New Wave of De-Dollarization

The talks on de-dollarization, have occupied the news-space for quite a time now. Initially this concept was incepted and ventilated by Europe, Russia and china and now discussed globally. With the US imposing sanctions on Russia amidst Russia-Ukraine war, the talks seem to have gained momentum again. According to a recent report by International Monetary Fund, dollar is slowly, but surely losing its dominant place at center of global financial order or its place at the center of economic solar system.

Decoding-de-dollarization

De-dollarization simply refers to the process of reducing the dependence of global economies on dollar, thereby shifting to other alternative substitutes for their reserves like gold or other foreign currencies, and reducing share of dollar in global market for foreign trade.

How dollar gained its prominence?

Just like the city of Rome was not build in a day, dominance of dollar was not established in a day. The story begins with the Bretton-woods system when there was a need of strong currency which could be pegged against gold and all other currency to peg in comparison to it and dollar seemed the most viable alternative. Furthermore, with signing off deal with oil-rich nations, dollar became the fuel for accelerating global energy transactions. As the dollar gained confidence and acceptance, its share increased many-fold globally. Titles of ‘risk-free asset’ and ‘safe-heavens’ were associated with it. At present more than forty percent of global debts are issued in dollars, sixty to sixty-five percent of foreign exchange reserves of central banks are in dollars, ninety percent of forex trading and about seventy percent of global trade is conducted using USD.

Dollarization itself answers need of de-dollarization:

The US has time and again displayed a disproportionate amount of influence and coercion on other economies if their policies didn’t go well with their desired objectives. Dollar has been often weaponized as a tool to make everything work in its favor. As a part of its foreign policy tool, US impose sanctions on economies and create hindrances in smooth trading using drastic shifts in the policy rates. Recently, federal reserve announced its policy decision of speeding the process of tapering of interest rates within two three months, to tackle its sky-touching inflation, but unsurprisingly it managed to bring most of the stock markets down to earth within a day. No stone was left unturned to showcase dollar as sizable and chief currency, from having a considerable say in major institutions to [mis]using SWIFT as an extreme step U.S pitched well. As per Gal Luft, [senior advisor to U.S. energy security council] US has imposed sanctions on a total of ten percent or one in every ten countries globally, and if China is also included in it numbers would turned out to be furthered. In addition to this, U.S should not hold itself back from taking a share of credit in pushing countries like Iraq, Afghanistan and Pakistan into a serious economic distress.

De-dollarization is imminent in current scenario because the world is witnessing an evolution from a unipolar to a multi-polar world. And the one in power cannot remain in power forever therefore it fits well in multi-polar world. This process targets to protect the central-banks and their economies from geo-political risks and uncertainties.

Source – Internet

How can de-dollarization process speed up?

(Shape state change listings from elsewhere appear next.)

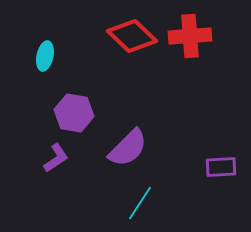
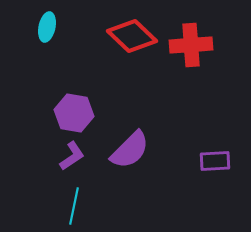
red cross: moved 1 px right, 9 px down
cyan ellipse: moved 2 px right, 29 px up
purple semicircle: moved 2 px right, 2 px down
purple L-shape: moved 16 px right, 2 px up
purple rectangle: moved 6 px left, 6 px up
cyan line: moved 66 px left, 3 px down; rotated 21 degrees counterclockwise
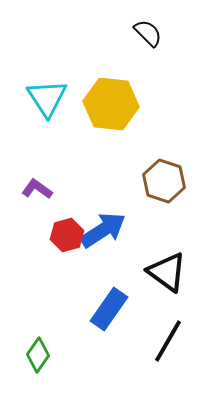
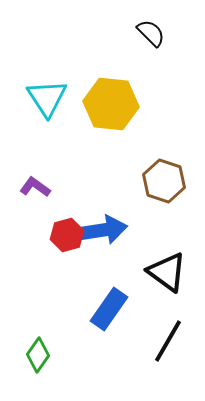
black semicircle: moved 3 px right
purple L-shape: moved 2 px left, 2 px up
blue arrow: rotated 24 degrees clockwise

There could be certain measures that can speed up de-dollarization process like, preferring to make bilateral agreements in domestic currencies instead of dollar, for instance Rupee-Ruble or Rupee-Riel. Promoting-non SWIFT transactions [society for worldwide interbank financial telecommunication] and switching to other alternatives. Also, granting/projecting loans in currency other than dollar. Additionally, reducing overall demand of dollar and reducing share of dollar and related denominated assets and diversifying investments in alternative currencies.

Challenges associated with it:

Thinking practically, replacing it in a day or two is not possible as it could be a long term plan, but medium and short term plan needs to be chalked out. Evidently, some countries like Russia and China have been continuously working towards it by building their own replacements of SWIFT and planning to collaborate the two i.e. [systems for transfer of financial messages and Cross Border Interbank Payment System]. Adding to this Russia drastically reduced its DDA [dollar-denominated assets] to sixteen percent. Considering the deep roots dollar has developed, a sudden dumping of dollar will prove to be a catastrophe and pose significant balance sheet risks as it will erode its value. Currently, there is no other substitute currency available which has full convertibility as dollar. Moreover, such significant international trade channelization can challenge US hegemony in global currency market.

Way forward:

The past experiences have been forcing central banks world-wide to rethink their dependency on dollar. The global financial crisis of 2008 showed unaddressed and underlying cracks within U.S. economy. As of now the U.S is experiencing highest inflation in decades, due to excess-minting of notes. On one hand it is issuing sanctions on economies and on other issuing debt instruments expecting world economies to finance it. The economy itself seems to be struggling to stand. The need of the hour is there should not be single currency driving hegemony and determining the fate of global market alone.